Condyloma acuminata (CA) is a benign proliferative disease mainly affecting in non-keratinized epithelia. Most cases of CA are caused by low-risk human papillomavirus (HPV), mainly HPV 6 and 11. The aim of the current study was to highlight the candidate genes and pathways associated with immune alterations in individuals who did not spontaneously eliminate the virus and, thus, develop genital warts. Paraffin-embedded condyloma samples (n = 56) were analyzed by immunohistochemistry using antibodies against CD1a, FOXP3, CD3, CD4, CD8, and IFN-γ. The immunomarkers were chosen based on the evaluation of the innate and adaptive immune pathways using qPCR analysis of 92 immune-related genes, applying a TaqMan Array Immune Response assay in HPV 6 or HPV 11 positive samples (n = 27). Gene expression analysis revealed 31 differentially expressed genes in CA lesions. Gene expression validation revealed upregulation of GZMB, IFNG, IL12B, and IL8 and downregulation of NFATC4 and IL7 in CA samples. Immunohistochemical analysis showed increased FOXP3, IFN-γ, CD1a, and CD4 expression in CA than in the control tissue samples. In contrast, CD3 and CD8 expression was decreased in CA lesion samples. Increased levels of pro-inflammatory cytokines in HPV-positive patients compared with HPV-negative patients seem to reflect the elevated immunogenicity of HPV-positive CA lesions. Host defense against HPV begins during the early stages of the innate immune response and is followed by activation of T lymphocytes, which are mainly represented by CD4+ and regulatory T cells. The low CD8+ T cell count in CA may contribute to this recurrent behavior. Additional studies are needed to elucidate the mechanism of host defense against HPV infection in CA.

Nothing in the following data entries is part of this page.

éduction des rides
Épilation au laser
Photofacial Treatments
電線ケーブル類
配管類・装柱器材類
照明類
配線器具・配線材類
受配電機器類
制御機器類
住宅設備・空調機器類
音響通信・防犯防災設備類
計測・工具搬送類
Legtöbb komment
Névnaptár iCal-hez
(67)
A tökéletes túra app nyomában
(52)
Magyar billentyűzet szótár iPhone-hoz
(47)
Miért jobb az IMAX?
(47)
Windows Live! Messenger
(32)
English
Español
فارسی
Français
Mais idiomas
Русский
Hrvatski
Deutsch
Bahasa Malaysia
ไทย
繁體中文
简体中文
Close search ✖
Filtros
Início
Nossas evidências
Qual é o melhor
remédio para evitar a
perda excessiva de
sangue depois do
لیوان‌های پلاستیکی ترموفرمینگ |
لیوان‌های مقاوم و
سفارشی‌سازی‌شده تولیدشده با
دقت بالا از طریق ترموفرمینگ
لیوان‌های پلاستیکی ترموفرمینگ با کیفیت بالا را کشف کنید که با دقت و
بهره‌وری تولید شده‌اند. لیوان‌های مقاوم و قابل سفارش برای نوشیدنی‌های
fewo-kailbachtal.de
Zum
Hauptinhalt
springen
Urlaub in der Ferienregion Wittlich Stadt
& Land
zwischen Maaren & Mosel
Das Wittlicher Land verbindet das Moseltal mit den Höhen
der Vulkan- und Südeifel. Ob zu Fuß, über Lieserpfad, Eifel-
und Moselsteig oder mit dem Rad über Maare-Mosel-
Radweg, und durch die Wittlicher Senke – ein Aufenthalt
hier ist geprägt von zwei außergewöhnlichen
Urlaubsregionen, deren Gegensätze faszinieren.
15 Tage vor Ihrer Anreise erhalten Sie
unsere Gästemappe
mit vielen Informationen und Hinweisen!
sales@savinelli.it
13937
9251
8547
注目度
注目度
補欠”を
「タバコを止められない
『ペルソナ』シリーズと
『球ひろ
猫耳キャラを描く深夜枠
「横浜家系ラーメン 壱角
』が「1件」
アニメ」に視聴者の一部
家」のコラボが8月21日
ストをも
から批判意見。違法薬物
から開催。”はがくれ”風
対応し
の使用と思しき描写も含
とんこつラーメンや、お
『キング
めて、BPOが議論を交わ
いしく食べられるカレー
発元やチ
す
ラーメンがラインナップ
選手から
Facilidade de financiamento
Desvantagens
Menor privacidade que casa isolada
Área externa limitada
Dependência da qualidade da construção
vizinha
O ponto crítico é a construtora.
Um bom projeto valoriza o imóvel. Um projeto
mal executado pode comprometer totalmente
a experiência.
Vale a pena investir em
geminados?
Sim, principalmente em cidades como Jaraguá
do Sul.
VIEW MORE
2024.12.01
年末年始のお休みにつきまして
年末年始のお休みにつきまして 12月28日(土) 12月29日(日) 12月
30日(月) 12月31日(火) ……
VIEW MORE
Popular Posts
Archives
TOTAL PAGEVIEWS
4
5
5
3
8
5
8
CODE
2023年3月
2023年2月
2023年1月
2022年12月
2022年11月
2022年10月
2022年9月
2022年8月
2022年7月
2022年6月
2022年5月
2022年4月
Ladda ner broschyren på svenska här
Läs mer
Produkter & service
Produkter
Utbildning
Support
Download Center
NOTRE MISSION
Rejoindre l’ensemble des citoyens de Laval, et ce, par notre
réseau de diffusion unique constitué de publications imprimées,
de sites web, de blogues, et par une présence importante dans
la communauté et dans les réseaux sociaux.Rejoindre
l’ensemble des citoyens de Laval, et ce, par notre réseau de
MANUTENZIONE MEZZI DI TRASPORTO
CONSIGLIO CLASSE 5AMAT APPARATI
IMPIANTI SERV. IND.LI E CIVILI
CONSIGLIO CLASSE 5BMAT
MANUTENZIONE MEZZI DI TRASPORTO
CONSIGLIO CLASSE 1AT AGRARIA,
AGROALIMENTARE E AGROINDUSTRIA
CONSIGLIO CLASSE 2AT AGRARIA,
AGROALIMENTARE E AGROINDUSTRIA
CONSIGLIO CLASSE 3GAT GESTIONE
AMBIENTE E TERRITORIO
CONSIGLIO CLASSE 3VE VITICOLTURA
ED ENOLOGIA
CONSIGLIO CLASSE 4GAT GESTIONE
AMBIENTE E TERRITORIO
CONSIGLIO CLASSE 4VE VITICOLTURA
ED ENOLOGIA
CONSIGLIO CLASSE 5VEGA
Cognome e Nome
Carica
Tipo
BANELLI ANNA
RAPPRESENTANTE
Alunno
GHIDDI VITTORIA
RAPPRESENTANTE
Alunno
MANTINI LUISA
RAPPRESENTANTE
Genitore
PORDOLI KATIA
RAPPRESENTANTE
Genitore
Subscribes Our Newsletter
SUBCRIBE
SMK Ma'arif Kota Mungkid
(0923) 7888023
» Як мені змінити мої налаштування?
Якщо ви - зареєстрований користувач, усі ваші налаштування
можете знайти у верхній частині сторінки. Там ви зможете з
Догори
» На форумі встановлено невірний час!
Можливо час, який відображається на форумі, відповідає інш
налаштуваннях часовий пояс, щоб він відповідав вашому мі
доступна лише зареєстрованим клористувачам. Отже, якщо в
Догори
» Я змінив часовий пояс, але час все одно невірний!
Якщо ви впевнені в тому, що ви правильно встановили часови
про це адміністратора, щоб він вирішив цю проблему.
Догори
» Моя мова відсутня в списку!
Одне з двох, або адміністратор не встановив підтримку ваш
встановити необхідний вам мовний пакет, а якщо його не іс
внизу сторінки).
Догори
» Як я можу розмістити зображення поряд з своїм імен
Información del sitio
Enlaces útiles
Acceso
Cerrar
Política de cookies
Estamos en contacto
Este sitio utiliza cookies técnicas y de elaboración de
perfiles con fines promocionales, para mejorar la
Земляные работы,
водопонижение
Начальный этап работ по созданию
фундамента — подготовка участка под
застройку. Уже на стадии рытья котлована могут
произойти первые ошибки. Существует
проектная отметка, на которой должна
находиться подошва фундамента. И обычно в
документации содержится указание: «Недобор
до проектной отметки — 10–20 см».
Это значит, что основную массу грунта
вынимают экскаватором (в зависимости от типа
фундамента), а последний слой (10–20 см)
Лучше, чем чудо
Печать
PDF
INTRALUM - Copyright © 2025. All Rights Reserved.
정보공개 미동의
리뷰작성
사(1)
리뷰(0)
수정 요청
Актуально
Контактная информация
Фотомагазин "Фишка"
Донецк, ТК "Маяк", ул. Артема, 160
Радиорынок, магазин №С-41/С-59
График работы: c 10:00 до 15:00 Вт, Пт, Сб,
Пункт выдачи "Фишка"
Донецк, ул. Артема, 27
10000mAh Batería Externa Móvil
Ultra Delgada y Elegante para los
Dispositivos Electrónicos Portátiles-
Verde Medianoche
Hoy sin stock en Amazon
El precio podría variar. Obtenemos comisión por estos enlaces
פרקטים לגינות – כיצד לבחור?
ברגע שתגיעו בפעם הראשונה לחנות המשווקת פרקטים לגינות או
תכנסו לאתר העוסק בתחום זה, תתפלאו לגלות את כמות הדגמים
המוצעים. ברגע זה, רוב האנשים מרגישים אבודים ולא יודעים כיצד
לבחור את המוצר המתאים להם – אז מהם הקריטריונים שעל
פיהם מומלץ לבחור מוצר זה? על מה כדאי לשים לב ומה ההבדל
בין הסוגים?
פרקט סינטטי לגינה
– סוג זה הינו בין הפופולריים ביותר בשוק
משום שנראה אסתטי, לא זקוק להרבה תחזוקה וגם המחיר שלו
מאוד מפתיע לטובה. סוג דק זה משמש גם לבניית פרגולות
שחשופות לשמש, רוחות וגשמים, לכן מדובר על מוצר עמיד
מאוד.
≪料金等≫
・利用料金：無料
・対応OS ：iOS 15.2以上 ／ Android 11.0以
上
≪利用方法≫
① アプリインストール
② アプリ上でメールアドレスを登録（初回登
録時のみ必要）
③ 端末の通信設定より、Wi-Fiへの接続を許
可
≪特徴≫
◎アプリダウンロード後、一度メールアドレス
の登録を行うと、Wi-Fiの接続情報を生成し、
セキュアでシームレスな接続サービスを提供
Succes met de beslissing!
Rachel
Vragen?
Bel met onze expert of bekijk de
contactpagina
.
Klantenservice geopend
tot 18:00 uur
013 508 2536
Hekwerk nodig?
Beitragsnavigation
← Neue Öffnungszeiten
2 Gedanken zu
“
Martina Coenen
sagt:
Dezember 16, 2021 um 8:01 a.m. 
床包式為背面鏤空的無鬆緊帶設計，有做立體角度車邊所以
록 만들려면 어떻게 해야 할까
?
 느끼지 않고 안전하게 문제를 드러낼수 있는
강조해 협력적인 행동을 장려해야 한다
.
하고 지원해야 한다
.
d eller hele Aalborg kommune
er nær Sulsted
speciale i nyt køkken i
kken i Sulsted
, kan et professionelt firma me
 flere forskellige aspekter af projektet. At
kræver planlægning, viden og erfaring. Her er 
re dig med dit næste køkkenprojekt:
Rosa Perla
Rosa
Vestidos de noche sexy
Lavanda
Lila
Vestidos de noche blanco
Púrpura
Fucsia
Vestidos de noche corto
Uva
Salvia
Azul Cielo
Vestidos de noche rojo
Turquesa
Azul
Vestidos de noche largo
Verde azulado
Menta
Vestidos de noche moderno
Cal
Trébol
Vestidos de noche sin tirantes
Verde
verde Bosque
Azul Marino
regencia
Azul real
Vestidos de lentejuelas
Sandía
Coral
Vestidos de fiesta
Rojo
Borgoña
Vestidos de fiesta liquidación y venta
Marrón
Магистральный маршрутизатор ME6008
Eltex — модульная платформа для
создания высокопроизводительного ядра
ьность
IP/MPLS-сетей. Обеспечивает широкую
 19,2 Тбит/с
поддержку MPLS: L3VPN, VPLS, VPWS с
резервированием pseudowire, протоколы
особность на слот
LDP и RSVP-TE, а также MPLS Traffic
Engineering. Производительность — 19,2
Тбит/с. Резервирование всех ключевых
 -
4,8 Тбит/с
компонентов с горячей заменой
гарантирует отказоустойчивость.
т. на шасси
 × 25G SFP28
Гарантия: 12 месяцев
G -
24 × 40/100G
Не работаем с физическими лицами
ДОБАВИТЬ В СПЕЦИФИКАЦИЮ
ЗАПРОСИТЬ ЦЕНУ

Fig 1. Heatmap of 31 differentially expressed genes in condyloma acuminata samples.

A numerical version of Fig 1 is presented in S6 Table.

Fig 2

A–F: Validation using RT-qPCR of immune-related genes that were differentially expressed in condyloma acuminata. The expression of GZMB (A), IFNG (B), IL8 (C), NFATC4 (D), IL12B (E), and IL7 (F) in condyloma samples (HPV6 positive and HPV 11 positive) compared to that in the control (HPV negative samples) is shown as fold change (log2) relative to expression.

Fig 3. Immunohistochemical assays.

Photomicrographs and graphics showing the cytoplasmatic expression pattern of FOXP3 (A-C) and IFN-γ (D-F). Scale bars: 50 μM in the main pictures and 10 μM in the insets. ANOVA was followed by the Tukey`s Multiple comparison test (± S.E.M. **** = p < 0.0001). Arrows: positive immunostaining for different markers; Ep: stratified squamous epithelium; St: connective tissue stroma of the dermis.

Fig 4. Immunohistochemical assays.

Photomicrographs and graphics showing the punctual staining pattern of CD1a, corresponding to Langerhans cells (A-C), CD4 (D-F), CD8 (G-I), and CD3 (J-L) expression. Scale bars: 50 μM in the main pictures and 10 μM in the insets. ANOVA was followed by the Tukey`s Multiple comparison test (± S.E.M. * = p < 0.01, ** = p < 0,001 and **** = p < 0.0001). Arrows: positive immunostaining for different markers; Ep: stratified squamous epithelium; St: connective tissue stroma of the dermis.